Stored data entries
********

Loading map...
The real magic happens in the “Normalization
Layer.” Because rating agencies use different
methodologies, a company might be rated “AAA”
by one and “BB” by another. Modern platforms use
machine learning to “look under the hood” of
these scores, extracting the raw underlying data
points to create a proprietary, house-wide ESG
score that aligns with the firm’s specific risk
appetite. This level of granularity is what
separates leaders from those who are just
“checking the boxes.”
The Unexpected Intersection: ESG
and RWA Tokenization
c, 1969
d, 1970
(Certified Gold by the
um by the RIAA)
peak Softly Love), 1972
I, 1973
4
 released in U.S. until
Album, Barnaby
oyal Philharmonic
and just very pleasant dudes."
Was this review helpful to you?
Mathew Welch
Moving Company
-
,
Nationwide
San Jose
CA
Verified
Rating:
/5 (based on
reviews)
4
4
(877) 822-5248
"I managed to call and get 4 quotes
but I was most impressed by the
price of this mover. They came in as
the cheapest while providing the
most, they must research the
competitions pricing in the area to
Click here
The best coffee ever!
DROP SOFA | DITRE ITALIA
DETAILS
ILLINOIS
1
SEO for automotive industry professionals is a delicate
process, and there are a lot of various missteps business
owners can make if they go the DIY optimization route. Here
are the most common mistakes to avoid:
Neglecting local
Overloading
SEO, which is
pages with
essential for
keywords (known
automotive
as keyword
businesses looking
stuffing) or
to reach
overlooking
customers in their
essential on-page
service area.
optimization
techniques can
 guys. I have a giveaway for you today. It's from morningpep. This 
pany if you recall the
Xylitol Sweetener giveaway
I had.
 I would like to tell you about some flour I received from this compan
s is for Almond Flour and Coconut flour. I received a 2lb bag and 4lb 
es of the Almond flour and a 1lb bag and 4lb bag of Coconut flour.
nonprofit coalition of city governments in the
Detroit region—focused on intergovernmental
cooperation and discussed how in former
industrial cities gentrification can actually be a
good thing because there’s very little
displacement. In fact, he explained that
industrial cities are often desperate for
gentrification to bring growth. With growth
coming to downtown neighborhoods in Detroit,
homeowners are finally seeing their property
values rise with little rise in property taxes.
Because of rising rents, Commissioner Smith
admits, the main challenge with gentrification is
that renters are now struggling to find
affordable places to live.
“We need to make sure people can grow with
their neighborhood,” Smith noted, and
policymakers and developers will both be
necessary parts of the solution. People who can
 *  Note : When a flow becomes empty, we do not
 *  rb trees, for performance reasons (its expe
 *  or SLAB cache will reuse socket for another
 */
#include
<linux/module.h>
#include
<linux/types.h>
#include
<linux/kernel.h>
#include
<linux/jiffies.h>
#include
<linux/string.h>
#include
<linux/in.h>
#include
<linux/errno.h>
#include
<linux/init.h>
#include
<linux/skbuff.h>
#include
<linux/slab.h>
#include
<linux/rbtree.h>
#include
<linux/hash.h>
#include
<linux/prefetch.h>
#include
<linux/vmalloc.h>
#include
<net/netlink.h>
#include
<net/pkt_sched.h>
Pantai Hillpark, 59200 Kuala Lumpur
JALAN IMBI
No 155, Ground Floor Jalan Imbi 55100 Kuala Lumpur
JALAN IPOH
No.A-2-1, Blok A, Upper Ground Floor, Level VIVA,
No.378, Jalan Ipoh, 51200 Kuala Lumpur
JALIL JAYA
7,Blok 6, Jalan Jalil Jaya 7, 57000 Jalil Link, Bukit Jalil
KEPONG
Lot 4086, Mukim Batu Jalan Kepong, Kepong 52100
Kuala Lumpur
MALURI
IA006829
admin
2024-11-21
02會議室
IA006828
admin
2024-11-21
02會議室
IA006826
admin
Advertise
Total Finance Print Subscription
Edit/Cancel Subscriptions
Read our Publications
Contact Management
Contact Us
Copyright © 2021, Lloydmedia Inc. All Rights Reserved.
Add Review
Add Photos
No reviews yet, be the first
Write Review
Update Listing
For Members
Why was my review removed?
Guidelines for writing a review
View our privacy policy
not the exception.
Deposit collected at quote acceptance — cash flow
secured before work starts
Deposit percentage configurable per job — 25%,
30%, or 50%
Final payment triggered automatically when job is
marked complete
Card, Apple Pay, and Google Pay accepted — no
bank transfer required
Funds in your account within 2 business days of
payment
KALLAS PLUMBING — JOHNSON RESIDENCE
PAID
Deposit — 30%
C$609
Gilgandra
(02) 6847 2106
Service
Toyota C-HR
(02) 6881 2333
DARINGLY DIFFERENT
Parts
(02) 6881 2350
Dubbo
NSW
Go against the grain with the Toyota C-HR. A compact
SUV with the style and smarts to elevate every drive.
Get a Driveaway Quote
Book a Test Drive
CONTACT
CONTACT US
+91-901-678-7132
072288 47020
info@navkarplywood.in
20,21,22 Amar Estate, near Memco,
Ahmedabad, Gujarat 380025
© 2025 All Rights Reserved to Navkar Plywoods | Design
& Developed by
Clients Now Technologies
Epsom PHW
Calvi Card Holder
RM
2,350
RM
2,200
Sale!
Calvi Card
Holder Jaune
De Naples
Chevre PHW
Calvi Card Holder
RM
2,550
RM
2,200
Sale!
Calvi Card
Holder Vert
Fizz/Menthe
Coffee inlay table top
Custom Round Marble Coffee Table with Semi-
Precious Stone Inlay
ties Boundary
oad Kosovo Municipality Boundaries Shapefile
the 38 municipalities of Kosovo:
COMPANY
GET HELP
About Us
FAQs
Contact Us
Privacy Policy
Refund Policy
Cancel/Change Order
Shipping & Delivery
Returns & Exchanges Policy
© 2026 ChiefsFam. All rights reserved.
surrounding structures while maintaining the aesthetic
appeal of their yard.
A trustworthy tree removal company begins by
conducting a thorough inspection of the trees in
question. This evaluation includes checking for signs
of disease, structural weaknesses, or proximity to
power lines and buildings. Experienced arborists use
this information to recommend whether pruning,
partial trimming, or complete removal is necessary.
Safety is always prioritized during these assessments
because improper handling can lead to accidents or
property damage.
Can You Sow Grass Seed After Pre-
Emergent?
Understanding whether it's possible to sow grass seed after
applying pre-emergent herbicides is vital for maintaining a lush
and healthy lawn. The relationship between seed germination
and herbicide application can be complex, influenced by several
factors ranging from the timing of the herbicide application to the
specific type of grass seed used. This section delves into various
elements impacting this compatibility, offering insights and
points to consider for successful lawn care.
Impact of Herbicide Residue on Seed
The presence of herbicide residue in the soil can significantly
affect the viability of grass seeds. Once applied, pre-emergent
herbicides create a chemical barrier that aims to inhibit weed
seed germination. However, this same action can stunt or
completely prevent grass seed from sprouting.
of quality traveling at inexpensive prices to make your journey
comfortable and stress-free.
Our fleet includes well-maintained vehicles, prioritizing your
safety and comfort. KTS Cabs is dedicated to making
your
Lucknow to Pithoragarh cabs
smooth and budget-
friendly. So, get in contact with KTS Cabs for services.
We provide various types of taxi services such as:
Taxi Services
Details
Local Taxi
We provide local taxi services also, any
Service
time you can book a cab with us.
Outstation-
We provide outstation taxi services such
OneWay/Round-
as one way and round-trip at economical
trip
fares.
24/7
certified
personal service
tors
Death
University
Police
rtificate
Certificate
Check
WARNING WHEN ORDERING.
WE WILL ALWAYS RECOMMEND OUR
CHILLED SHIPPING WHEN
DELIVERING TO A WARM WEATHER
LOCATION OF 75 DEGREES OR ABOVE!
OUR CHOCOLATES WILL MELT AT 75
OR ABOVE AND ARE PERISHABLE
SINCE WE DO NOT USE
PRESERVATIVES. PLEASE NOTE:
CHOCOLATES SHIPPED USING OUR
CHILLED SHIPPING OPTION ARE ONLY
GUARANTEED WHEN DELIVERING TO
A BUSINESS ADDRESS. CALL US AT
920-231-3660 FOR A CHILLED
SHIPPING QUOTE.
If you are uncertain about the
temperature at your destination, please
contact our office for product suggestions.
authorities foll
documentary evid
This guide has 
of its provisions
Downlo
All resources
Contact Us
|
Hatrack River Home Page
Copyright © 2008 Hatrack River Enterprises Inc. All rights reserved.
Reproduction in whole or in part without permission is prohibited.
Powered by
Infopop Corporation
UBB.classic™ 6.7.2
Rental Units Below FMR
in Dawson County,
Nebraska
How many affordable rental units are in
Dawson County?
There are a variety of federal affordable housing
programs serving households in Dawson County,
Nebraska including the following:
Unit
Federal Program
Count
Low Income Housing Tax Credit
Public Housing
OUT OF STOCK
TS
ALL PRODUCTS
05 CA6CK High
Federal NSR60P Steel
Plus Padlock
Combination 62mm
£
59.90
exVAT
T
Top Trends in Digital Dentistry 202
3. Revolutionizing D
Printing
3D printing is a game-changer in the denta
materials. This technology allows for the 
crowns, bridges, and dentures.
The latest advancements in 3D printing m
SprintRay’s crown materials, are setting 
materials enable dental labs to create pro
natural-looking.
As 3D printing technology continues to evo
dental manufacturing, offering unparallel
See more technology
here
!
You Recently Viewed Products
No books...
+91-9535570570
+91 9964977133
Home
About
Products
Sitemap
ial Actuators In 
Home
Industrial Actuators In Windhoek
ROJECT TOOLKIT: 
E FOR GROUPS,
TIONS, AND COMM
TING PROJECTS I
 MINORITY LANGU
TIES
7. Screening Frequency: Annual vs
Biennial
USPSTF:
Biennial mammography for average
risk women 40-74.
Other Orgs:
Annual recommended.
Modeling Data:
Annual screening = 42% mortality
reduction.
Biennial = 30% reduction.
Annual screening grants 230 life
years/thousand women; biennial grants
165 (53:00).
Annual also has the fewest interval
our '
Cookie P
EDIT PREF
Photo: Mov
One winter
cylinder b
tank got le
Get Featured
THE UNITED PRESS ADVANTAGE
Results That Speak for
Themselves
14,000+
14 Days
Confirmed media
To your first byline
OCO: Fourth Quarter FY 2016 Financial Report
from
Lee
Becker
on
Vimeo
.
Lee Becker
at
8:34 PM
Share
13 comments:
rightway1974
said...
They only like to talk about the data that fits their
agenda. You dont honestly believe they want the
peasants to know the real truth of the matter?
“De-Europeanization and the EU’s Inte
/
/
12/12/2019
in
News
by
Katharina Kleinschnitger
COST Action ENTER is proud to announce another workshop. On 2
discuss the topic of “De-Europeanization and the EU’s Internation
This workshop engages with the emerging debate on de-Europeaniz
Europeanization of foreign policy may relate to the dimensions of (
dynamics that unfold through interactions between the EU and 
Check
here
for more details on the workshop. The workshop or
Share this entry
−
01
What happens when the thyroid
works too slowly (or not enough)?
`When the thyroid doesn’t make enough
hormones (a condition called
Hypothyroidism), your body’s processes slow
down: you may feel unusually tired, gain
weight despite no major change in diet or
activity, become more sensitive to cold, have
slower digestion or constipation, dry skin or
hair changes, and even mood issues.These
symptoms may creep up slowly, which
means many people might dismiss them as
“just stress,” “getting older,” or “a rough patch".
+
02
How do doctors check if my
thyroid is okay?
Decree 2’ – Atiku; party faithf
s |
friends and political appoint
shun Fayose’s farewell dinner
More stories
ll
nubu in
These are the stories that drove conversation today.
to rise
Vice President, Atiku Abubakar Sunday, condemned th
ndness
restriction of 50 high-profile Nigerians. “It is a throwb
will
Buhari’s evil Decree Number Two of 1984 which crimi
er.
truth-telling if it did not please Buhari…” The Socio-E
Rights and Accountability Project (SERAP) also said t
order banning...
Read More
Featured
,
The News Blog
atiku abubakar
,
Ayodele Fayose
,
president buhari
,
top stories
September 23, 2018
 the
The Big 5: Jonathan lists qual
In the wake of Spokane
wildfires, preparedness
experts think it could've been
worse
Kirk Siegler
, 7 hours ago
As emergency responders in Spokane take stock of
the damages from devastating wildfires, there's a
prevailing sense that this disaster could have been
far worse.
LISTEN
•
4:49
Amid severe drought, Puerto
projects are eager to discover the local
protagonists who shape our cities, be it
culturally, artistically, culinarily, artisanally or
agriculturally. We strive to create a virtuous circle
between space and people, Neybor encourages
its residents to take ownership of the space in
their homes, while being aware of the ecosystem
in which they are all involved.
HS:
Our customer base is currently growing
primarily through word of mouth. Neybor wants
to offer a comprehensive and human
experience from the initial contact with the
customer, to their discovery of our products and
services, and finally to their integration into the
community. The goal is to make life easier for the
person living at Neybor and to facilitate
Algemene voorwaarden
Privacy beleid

********

# [About this exercise]
Copy nothing beyond the line containing "these scores, extracting". Transcribe exactly from the first line of the entries down to that line, inclusive.

# [Task result]
Loading map...
The real magic happens in the “Normalization
Layer.” Because rating agencies use different
methodologies, a company might be rated “AAA”
by one and “BB” by another. Modern platforms use
machine learning to “look under the hood” of
these scores, extracting the raw underlying data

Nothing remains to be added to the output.